Propón una forma alternativa de hacer las cosas para que los que no necesitamos un SO preinstalado no tengamos que pagar por él, y SOBRE TODO, que no tengamos que aceptar la muerte de nuestra garantía si lo desinstalamos para poder instalar otro de nuestro agrado. Entonces puede que empiece a compartir puntos de vista contigo, pero mientras no tenga otra solución, me quedo con la mejor que haya.

----------

## Ark del KAOS

Mmmm....veamos....¿eso quiere decir que si me compro un portátil no me van a meter el SO por huevos?

¡Pues con eso ya me vale para estar de acuerdo con la ley!

Si luego pirateo, uso Linux, o lo que sea...eso ya es cosa mía, como siempre debió ser.

----------

## kabutor

 *i92guboj wrote:*   

> [Perdón, lo se muy bien y de primera mano. Yo ensamblo equipos todos los días, aunque no soy distribuidor y no los vendo

 

Pues yo si los vendo, y se que hace unos años no se vendia ni una licencia y ahora me las piden, y me reclaman que las lleven los ordenadores los propios cliente, precisamente pq estan teniendo malas experiencias con el tema de la validacion online y las actualzaciones, de hecho creo que he vendido mas licencias de XP este año que en los 4 ultimos con diferencia, asi es que si se de lo hablo.

 *Quote:*   

> vez se venden más licencias, claro, como que cada día hay más ordenadores. Lo cual no quiere decir que la proporción legal/pirate haya subido (y si lo ha hecho no ha sido de una forma tan explosiva como afirmas).

 

En mi experiencia si ha subido, y ya te digo es el propio usuario final el que me pide que traiga la licencia.

 *Quote:*   

> En cuanto a los usuarios, menos de un 10% de la gente que conozco ha pagado por su licencia de windows. Quizás varíe por zonas, no lo se, pero te puedo asegurar que no he dicho ningún disparate. Todos sabemos que es perfectamente posible tener Winxp sin pagar un duro por ello, a pesar de los controles. Y vista tiene una implantación, hoy por hoy, incluso más marginal que la de linux en el mercado.

Registros de datos
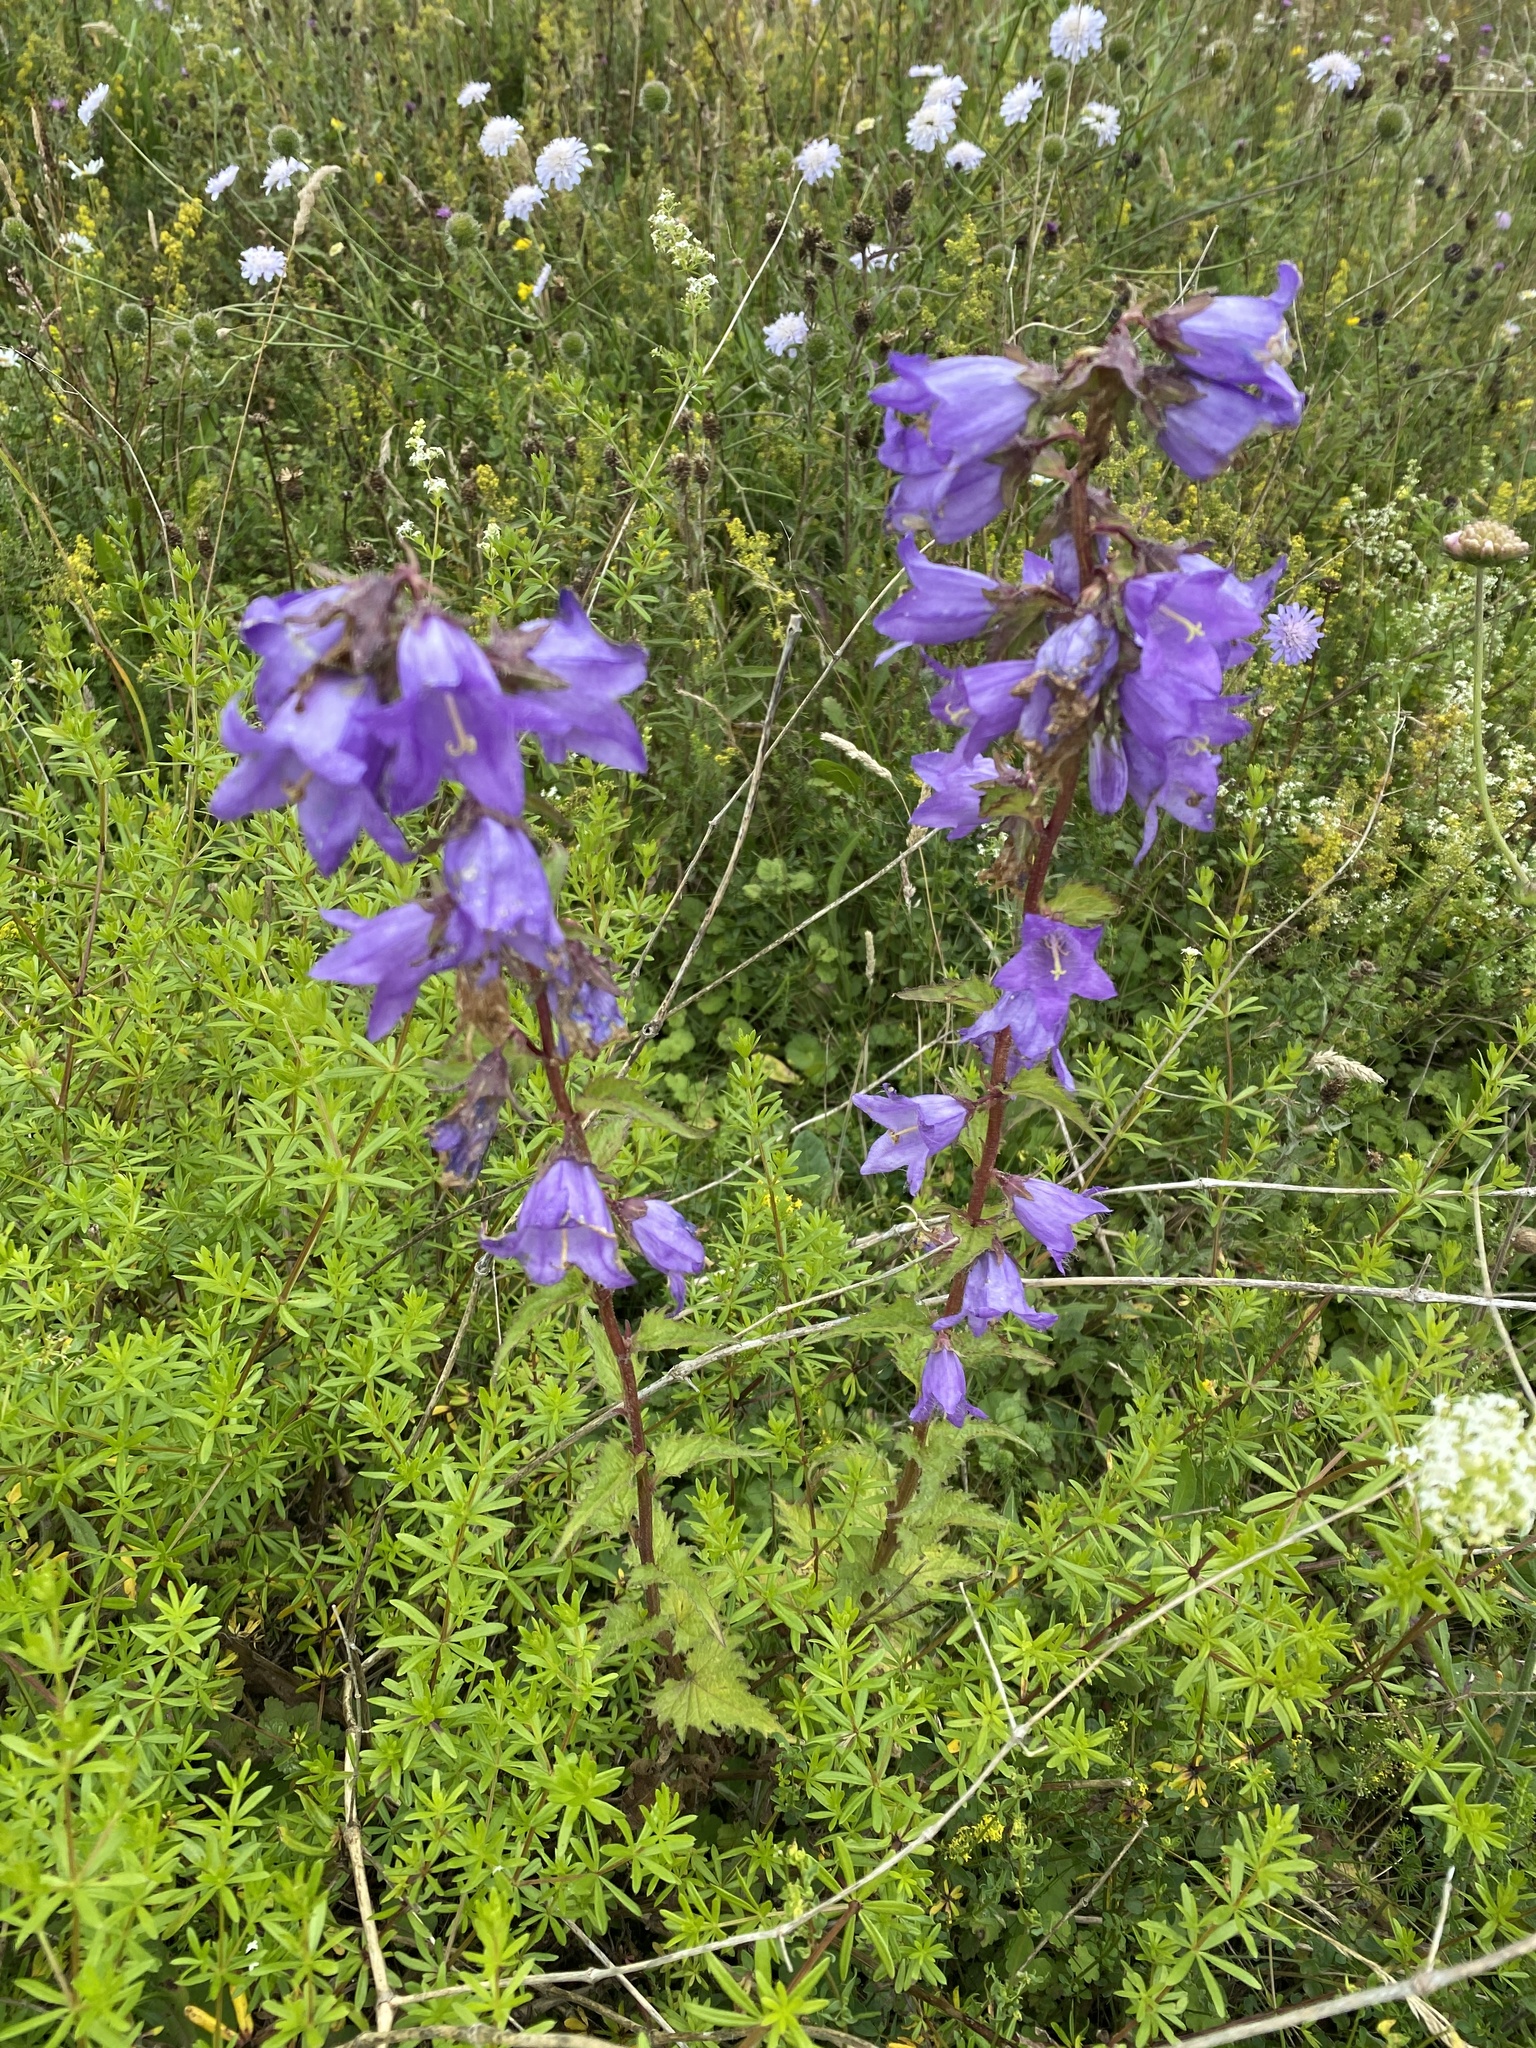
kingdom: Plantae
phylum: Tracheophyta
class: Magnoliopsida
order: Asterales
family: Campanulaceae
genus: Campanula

--

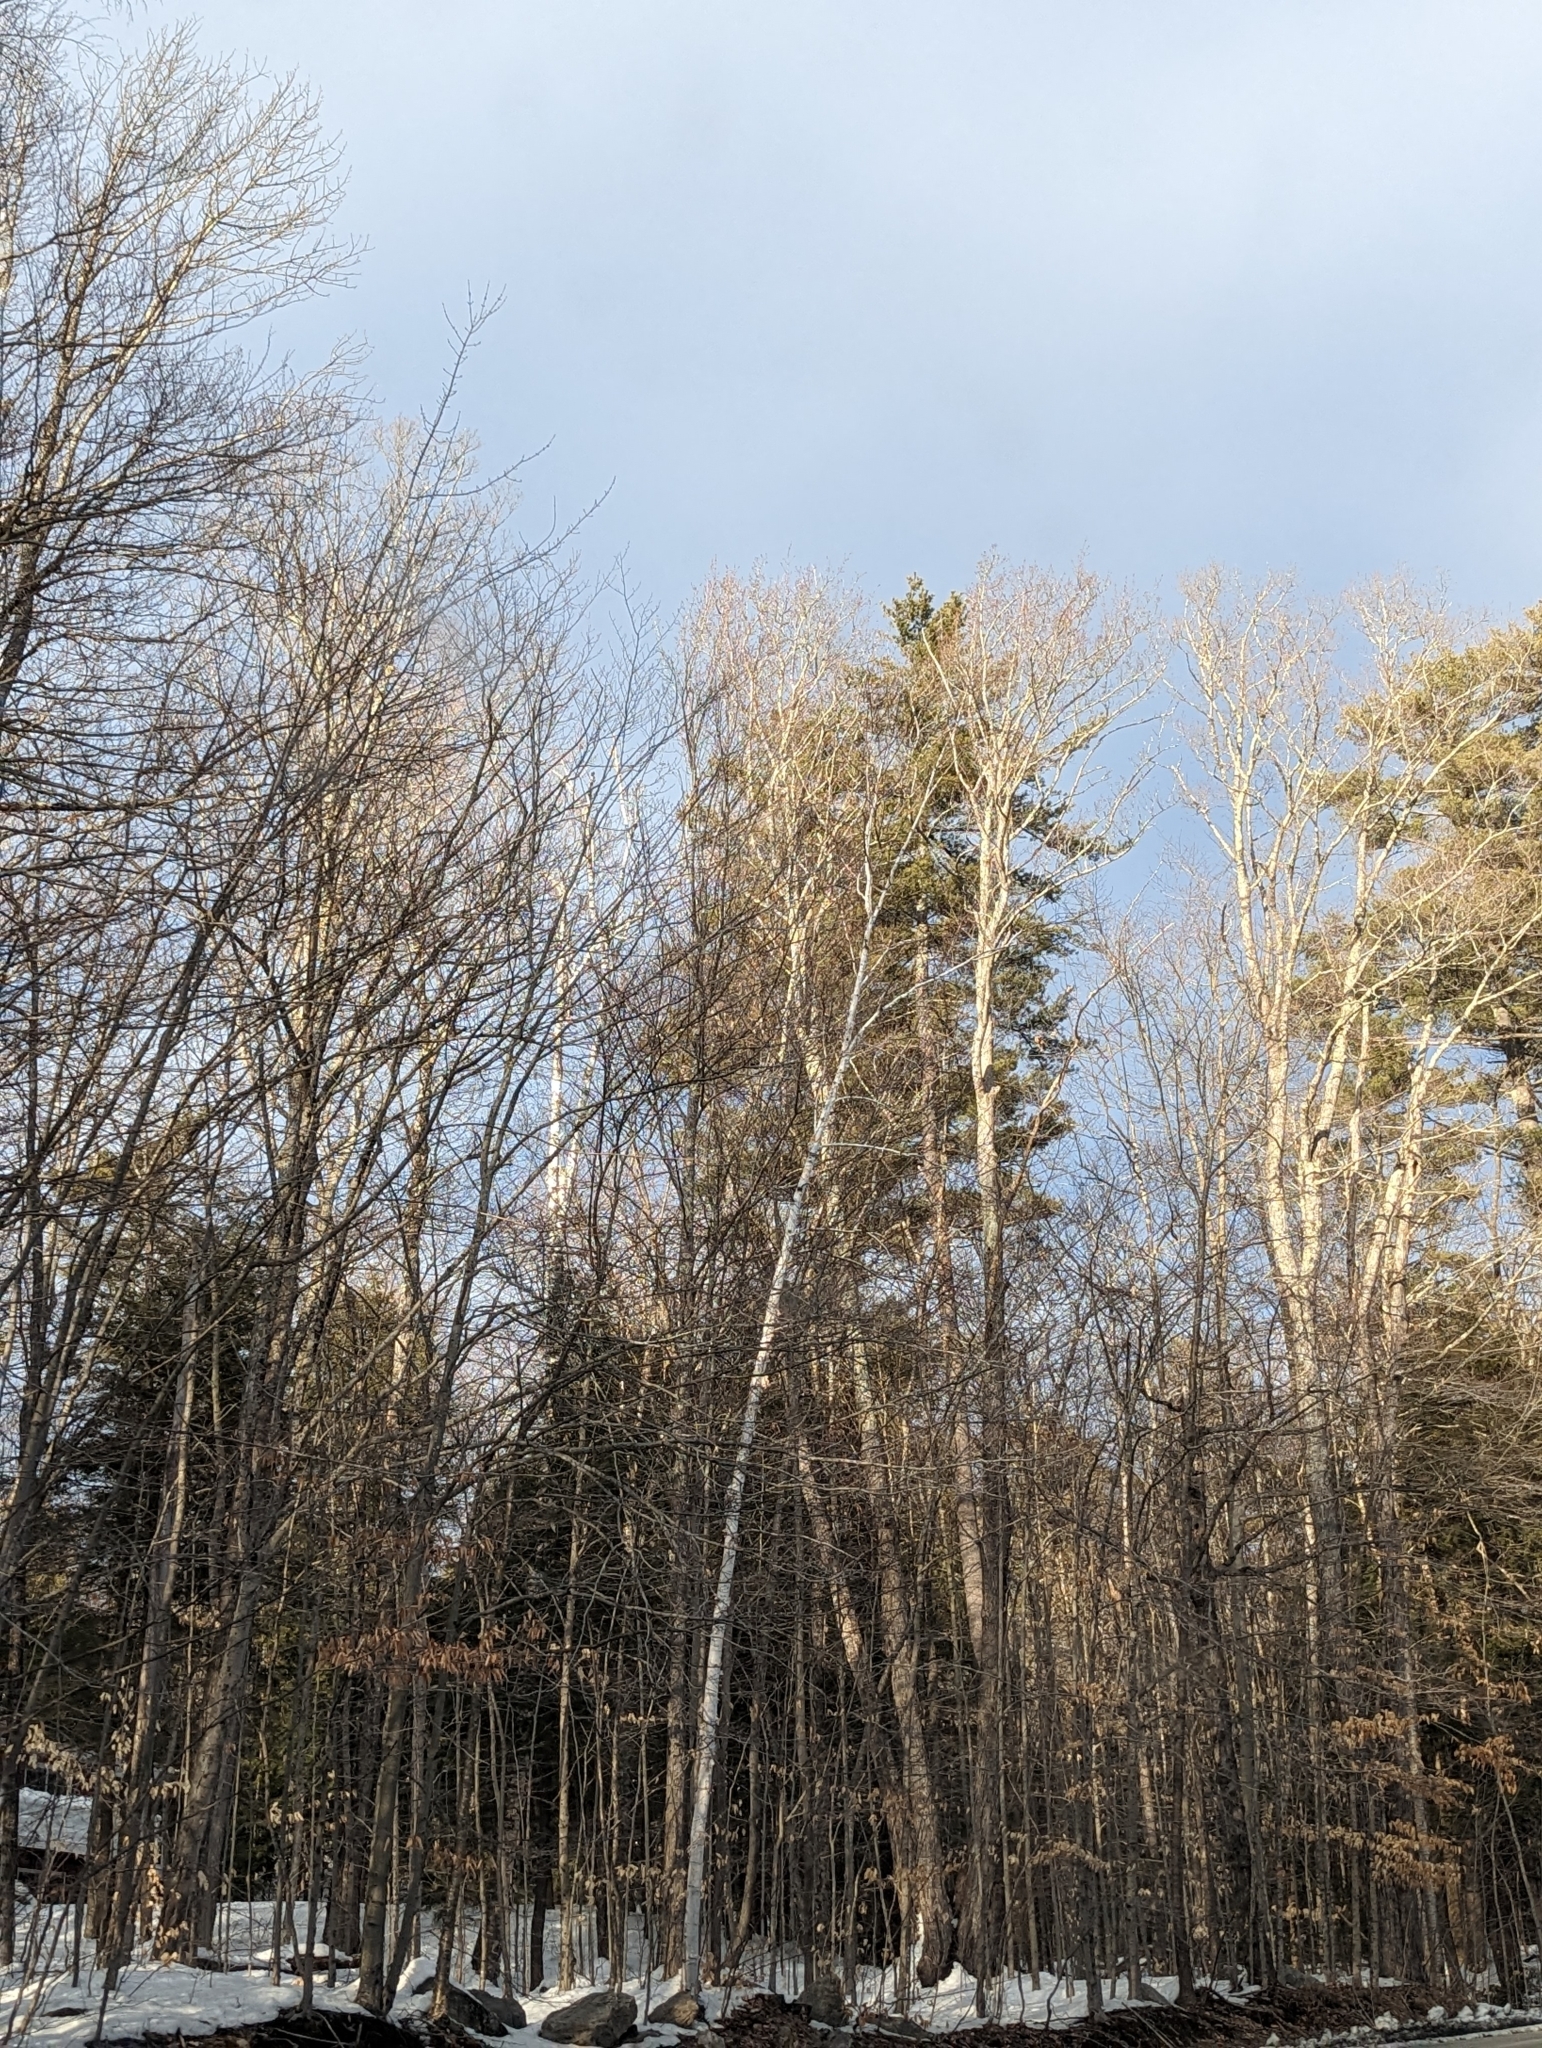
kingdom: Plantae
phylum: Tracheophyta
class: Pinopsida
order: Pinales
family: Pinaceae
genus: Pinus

Objetivo
Según el fragmento del foro, ¿de qué afirma kabutor haber vendido este año más que en los cuatro últimos? Los registros no hacen falta para resolver esto.

Resultado
De licencias de XP.